* _Exercise prompt_:
Please return the full listing below without altering anything.

--- Information given ---

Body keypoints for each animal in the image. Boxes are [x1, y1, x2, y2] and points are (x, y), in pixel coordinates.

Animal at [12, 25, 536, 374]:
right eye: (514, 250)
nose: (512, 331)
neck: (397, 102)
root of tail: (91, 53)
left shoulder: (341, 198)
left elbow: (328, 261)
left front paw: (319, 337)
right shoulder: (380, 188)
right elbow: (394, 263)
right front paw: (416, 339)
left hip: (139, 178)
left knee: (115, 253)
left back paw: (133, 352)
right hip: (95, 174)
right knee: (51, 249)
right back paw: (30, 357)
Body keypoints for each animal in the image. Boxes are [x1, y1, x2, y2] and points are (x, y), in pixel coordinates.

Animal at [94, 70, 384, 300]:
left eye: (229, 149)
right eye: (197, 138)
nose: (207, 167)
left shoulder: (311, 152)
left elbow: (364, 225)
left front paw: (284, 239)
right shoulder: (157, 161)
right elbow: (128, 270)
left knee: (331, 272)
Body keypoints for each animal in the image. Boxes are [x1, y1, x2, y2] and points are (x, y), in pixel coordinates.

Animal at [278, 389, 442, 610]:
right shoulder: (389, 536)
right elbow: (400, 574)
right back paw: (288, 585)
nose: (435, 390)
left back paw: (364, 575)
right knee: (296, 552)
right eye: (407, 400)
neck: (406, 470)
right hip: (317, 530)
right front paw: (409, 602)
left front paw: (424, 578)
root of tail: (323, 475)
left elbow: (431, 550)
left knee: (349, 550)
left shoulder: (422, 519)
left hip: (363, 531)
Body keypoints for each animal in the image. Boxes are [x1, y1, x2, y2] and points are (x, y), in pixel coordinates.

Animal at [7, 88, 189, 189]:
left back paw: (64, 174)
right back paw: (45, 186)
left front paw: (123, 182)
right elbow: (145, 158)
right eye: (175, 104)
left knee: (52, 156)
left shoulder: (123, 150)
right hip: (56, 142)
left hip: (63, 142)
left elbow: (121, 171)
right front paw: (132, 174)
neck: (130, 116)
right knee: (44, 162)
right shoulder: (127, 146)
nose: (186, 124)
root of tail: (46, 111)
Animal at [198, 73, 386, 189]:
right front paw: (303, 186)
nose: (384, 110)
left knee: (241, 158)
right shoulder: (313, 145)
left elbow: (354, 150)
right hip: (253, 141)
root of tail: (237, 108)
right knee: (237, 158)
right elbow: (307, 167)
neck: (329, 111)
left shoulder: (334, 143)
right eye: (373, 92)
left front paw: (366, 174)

---

* _Solution for this task_:
Body keypoints for each animal in the image. Boxes are [x1, y1, x2, y2] and points are (x, y), in pixel coordinates.

Animal at [12, 25, 536, 374]:
right eye: (514, 250)
nose: (512, 331)
neck: (397, 102)
root of tail: (91, 53)
left shoulder: (341, 198)
left elbow: (328, 261)
left front paw: (319, 337)
right shoulder: (380, 188)
right elbow: (394, 263)
right front paw: (416, 339)
left hip: (139, 178)
left knee: (115, 253)
left back paw: (133, 352)
right hip: (95, 174)
right knee: (51, 249)
right back paw: (30, 357)
Body keypoints for each animal in the image. Boxes are [x1, y1, x2, y2] and points are (x, y), in pixel coordinates.

Animal at [94, 70, 384, 300]:
left eye: (229, 149)
right eye: (197, 138)
nose: (207, 167)
left shoulder: (311, 152)
left elbow: (364, 225)
left front paw: (284, 239)
right shoulder: (157, 161)
right elbow: (128, 270)
left knee: (331, 272)
Body keypoints for each animal in the image. Boxes are [x1, y1, x2, y2] and points are (x, y), in pixel coordinates.

Animal at [278, 389, 442, 610]:
right shoulder: (389, 536)
right elbow: (400, 574)
right back paw: (288, 585)
nose: (435, 390)
left back paw: (364, 575)
right knee: (296, 552)
right eye: (407, 400)
neck: (406, 470)
right hip: (317, 530)
right front paw: (409, 602)
left front paw: (424, 578)
root of tail: (323, 475)
left elbow: (431, 550)
left knee: (349, 550)
left shoulder: (422, 519)
left hip: (363, 531)
Body keypoints for each animal in the image. Boxes are [x1, y1, x2, y2] and points are (x, y), in pixel coordinates.

Animal at [7, 88, 189, 189]:
left back paw: (64, 174)
right back paw: (45, 186)
left front paw: (123, 182)
right elbow: (145, 158)
right eye: (175, 104)
left knee: (52, 156)
left shoulder: (123, 150)
right hip: (56, 142)
left hip: (63, 142)
left elbow: (121, 171)
right front paw: (132, 174)
neck: (130, 116)
right knee: (44, 162)
right shoulder: (127, 146)
nose: (186, 124)
root of tail: (46, 111)
Animal at [198, 73, 386, 189]:
right front paw: (303, 186)
nose: (384, 110)
left knee: (241, 158)
right shoulder: (313, 145)
left elbow: (354, 150)
right hip: (253, 141)
root of tail: (237, 108)
right knee: (237, 158)
right elbow: (307, 167)
neck: (329, 111)
left shoulder: (334, 143)
right eye: (373, 92)
left front paw: (366, 174)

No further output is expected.